▶ **PROMPT**:
In the records that come next, find every line with "pour". Return those lines.

*** GIVEN DATA ***

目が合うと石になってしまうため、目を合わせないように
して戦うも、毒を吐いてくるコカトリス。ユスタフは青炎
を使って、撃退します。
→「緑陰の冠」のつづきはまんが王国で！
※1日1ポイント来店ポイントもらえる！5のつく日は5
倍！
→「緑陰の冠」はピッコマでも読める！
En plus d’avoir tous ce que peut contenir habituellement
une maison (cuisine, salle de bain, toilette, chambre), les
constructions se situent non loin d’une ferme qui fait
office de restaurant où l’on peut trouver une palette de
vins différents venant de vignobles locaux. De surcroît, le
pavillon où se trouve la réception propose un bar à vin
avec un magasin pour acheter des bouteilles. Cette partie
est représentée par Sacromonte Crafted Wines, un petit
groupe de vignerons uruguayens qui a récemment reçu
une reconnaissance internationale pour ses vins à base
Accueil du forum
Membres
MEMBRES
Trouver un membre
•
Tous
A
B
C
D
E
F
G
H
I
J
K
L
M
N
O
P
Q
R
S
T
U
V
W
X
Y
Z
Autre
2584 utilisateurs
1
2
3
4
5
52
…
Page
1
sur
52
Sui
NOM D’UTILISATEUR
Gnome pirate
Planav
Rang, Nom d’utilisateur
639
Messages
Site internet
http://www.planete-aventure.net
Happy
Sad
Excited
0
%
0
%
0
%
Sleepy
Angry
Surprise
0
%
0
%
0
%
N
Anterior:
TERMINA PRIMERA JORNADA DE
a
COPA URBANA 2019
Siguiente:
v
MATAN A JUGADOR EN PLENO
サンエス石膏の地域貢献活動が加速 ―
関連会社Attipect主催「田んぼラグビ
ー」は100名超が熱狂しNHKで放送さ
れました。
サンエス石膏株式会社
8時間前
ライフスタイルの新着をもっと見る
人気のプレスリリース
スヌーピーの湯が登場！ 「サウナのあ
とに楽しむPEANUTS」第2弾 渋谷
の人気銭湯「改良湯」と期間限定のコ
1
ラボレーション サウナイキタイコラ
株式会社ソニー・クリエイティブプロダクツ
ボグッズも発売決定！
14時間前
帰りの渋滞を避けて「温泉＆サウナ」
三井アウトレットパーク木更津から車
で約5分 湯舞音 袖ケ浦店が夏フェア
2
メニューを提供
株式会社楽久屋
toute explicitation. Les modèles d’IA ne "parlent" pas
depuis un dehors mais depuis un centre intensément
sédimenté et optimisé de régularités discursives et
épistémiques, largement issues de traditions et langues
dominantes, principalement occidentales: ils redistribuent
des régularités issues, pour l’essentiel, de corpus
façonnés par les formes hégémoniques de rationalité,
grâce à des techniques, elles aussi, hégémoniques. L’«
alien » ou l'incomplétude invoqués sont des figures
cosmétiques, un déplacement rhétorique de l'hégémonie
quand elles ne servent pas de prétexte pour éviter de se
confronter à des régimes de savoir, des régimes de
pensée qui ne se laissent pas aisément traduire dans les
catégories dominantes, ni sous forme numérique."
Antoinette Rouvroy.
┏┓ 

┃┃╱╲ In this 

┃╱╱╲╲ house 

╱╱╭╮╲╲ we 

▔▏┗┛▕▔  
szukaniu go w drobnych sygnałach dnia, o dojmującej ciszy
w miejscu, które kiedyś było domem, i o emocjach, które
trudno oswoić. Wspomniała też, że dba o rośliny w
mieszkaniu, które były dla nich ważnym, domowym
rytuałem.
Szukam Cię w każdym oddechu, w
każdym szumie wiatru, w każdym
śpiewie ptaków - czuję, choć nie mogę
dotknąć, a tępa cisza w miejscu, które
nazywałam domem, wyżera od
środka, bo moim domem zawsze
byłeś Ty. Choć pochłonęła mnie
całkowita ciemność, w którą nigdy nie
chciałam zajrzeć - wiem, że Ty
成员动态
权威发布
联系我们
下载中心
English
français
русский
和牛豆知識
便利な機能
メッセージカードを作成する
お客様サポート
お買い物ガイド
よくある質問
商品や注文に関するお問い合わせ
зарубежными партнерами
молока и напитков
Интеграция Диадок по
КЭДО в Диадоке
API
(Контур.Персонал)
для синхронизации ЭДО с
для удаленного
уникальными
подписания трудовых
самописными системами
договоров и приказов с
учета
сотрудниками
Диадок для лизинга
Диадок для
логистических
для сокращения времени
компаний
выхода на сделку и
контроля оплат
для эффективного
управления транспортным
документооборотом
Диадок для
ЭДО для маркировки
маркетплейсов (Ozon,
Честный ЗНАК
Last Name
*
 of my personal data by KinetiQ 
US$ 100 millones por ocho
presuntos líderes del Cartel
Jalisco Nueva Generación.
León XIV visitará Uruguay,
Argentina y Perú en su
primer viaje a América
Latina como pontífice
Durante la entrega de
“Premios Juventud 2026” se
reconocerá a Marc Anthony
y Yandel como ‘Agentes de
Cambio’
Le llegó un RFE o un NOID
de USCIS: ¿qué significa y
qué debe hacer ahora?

*** End of GIVEN DATA ***

▶ **WORKED SOLUTION**:
avec un magasin pour acheter des bouteilles. Cette partie
une reconnaissance internationale pour ses vins à base
des régularités issues, pour l’essentiel, de corpus
quand elles ne servent pas de prétexte pour éviter de se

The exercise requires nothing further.